---------- TEXTO DE LEITURA

A obra, em linguagem coloquial, orienta como deve ser
feita a cobrança -de carta até a
inscrição do devedor no Serasa.
Começa com uma analogia da
inadimplência escolar com o
conto da Branca de Neve, mostrando a "história dos sete responsáveis pelos alunos", que
"foram criados numa casinha
no meio da floresta".
O livro diz que eles foram "viver na cidade" e se depararam
com problemas como "crise
econômica, desemprego, juros
altos, falta de crédito, ausência
de planejamento pessoal, consumismo, alto custo de vida".
Com isso, explica Baú, "vocês
podem imaginar o que aconteceu...", indicando que a conta
da escola seria a mais fácil de
não ser paga em dia, já que, "em
benefício de uma certa lei"
[9.870/99], o "serviço" não poderia ser interrompido.
A obra parte da premissa de
que cada tipo de inadimplente
requer uma negociação diferente. Com o "enfermo", uma
"vítima da vida" -"as coisas
ruins SEMPRE acontecem
com ele"-, deve-se demonstrar solidariedade, mas ser objetivo. "Caso contrário ele pode
acabar pedindo dinheiro emprestado a você!"

--------------------

• LISTA DE EXERCÍCIOS:
1 - As afirmações (a), (b) e (c) concordam com o texto de leitura? (a) A obra é escrita em linguagem coloquial. (b) A obra defende que todos os inadimplentes exigem a mesma forma de negociação. (c) Com o "enfermo", a obra recomenda demonstrar solidariedade.
2 - No texto de leitura, a inadimplência escolar é comparada a qual conto?
3 - Reproduza literalmente o trecho do texto de leitura que vai de "O livro diz" até "poderia ser interrompido.".
Responda com base somente no texto de leitura.

---------- LINHAS LISTADAS

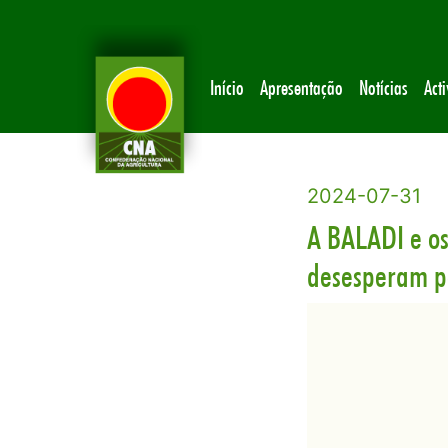
Início
Apresentação
Notícias
Act
2024-07-31
A BALADI e os
desesperam pe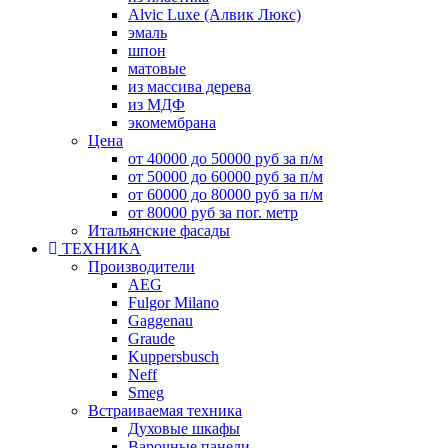
Alvic Luxe (Алвик Люкс)
эмаль
шпон
матовые
из массива дерева
из МДФ
экомембрана
Цена
от 40000 до 50000 руб за п/м
от 50000 до 60000 руб за п/м
от 60000 до 80000 руб за п/м
от 80000 руб за пог. метр
Итальянские фасады
ТЕХНИКА
Производители
AEG
Fulgor Milano
Gaggenau
Graude
Kuppersbusch
Neff
Smeg
Встраиваемая техника
Духовые шкафы
Варочные панели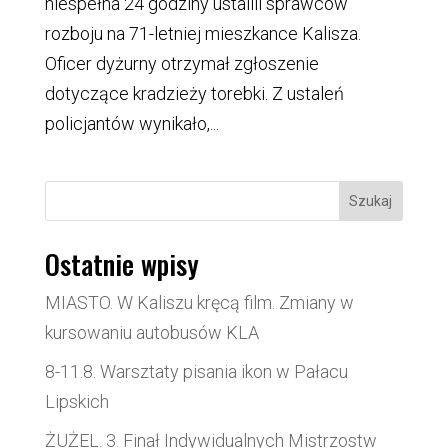
niespełna 24 godziny ustalili sprawców
rozboju na 71-letniej mieszkance Kalisza.
Oficer dyżurny otrzymał zgłoszenie
dotyczące kradzieży torebki. Z ustaleń
policjantów wynikało,...
Szukaj
Ostatnie wpisy
MIASTO. W Kaliszu kręcą film. Zmiany w
kursowaniu autobusów KLA
8-11.8. Warsztaty pisania ikon w Pałacu
Lipskich
ŻUŻEL. 3. Finał Indywidualnych Mistrzostw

--------------------

• RESPOSTAS:
1 -
(a) Sim: "A obra, em linguagem coloquial, orienta como deve ser feita a cobrança".
(b) Não: "cada tipo de inadimplente requer uma negociação diferente".
(c) Sim: "deve-se demonstrar solidariedade, mas ser objetivo".

2 - Ao conto da Branca de Neve.

3 -
O livro diz que eles foram "viver na cidade" e se depararam
com problemas como "crise
econômica, desemprego, juros
altos, falta de crédito, ausência
de planejamento pessoal, consumismo, alto custo de vida".
Com isso, explica Baú, "vocês
podem imaginar o que aconteceu...", indicando que a conta
da escola seria a mais fácil de
não ser paga em dia, já que, "em
benefício de uma certa lei"
[9.870/99], o "serviço" não poderia ser interrompido.